Mayoral hopeful Andrew Yang and Manhattan City Council Gigi Li were given a brief tour of a community in need while traveling to their latest endorsement in Chinatown Tuesday.
Walking through the area, Yang received waves and fist bumps from many onlookers, a number of whom see him as a would-be savior for a neighborhood ravaged by COVID-19 and anti-Asian violence.
Before endorsing Yang outside Hwa Yuan at 42 East Broadway, officials from the Chang Le America Association, the Fujian Foundation in USA, and the United Overseas Fujianese Association of America walked their pick for mayor around the East Broadway Mall, which is now a barren collection of empty storefronts.
After viewing the vacant spaces behind glass windows, Yang pledged to help restore the mall to its former glory if elected.

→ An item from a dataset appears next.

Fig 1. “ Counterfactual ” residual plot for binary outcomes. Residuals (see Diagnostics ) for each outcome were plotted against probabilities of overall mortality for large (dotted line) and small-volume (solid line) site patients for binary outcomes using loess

“This means a lot to our community and to me personally. I grew up the son of immigrants personally and I vividly remember when my parents would bring me and my brother into Chinatown to do some shopping,” Yang said, sharing his memory of a once bustling, vibrant Chinatown, but looking at the East Broadway Mall, it really highlighted the degree of devastation the area has faced over the past year.

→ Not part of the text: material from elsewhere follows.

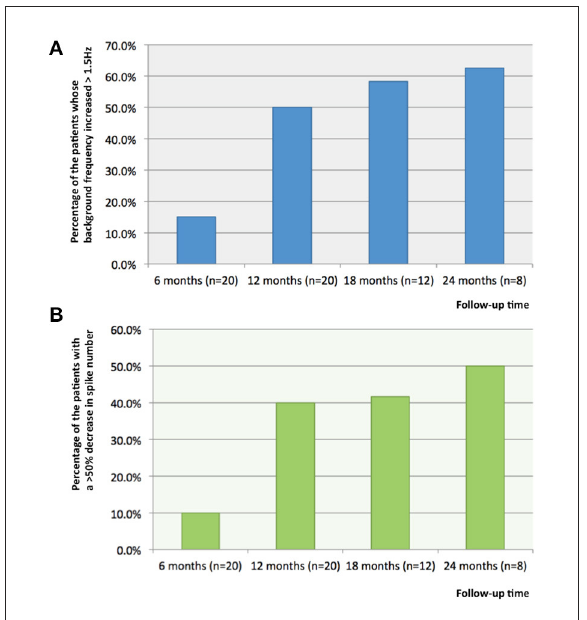
FIGURE2 The percentages of the patients with increased background frequency and decreased number of spikes on interictal EEG. (A) Compared with the baseline data of patients before stimulator implantation, at 6, 12, 18, and 24 months after stimulator implantation, the percentage of the patients whose background frequency increased > 1.5Hz was respectively, 15.0, 50.0, 58.3 and 62.5%; and (B) Compared with the baseline data, at 6, 12, 18, and 24 months after stimulator implantation, the percentage of the patients whose interictal EEG showed a > 50% decrease in spike number was respectively, 10, 40.0, 41.6 and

Yang added, “But we just visited a mall that has been essentially abandoned that is owned by the city. There are vacant storefronts where these stores were very busy and vibrant not that long ago. The reality is that Asian American retail districts and neighborhoods like this have been hit as hard as any other community by the coronavirus pandemic.”
Following the tour, Yang and Li (who Yang cross-endorsed for the City Council District 1 seat), addressed the press and onlookers regarding the way in which they will fight for Chinatown businesses to be seen and receive aid. Yang applauds the recent federal funds being distributed to Broadway by Senate Majority Leader Chuck Schumer, but also says that while this is a good start, legislators should not forget the small businesses in areas like Chinatown.
“Part of it is that the relief that so many small businesses have received has not necessarily reached the business owners here in this community. But also we should acknowledge that there has been an increase in racism against Asian Americans and that includes folks being reluctant to come into areas like this one,” Yang said, promising to help and make change.
Yang promises to make fundamental changes for these small businesses who he believes simply just want to support their families.
“These organizations represent the small business owners that have been the lifeblood of this community and so many others,” Yang said, adding “The reality is right now our recovery depends upon being able to activate commercial districts like this one.”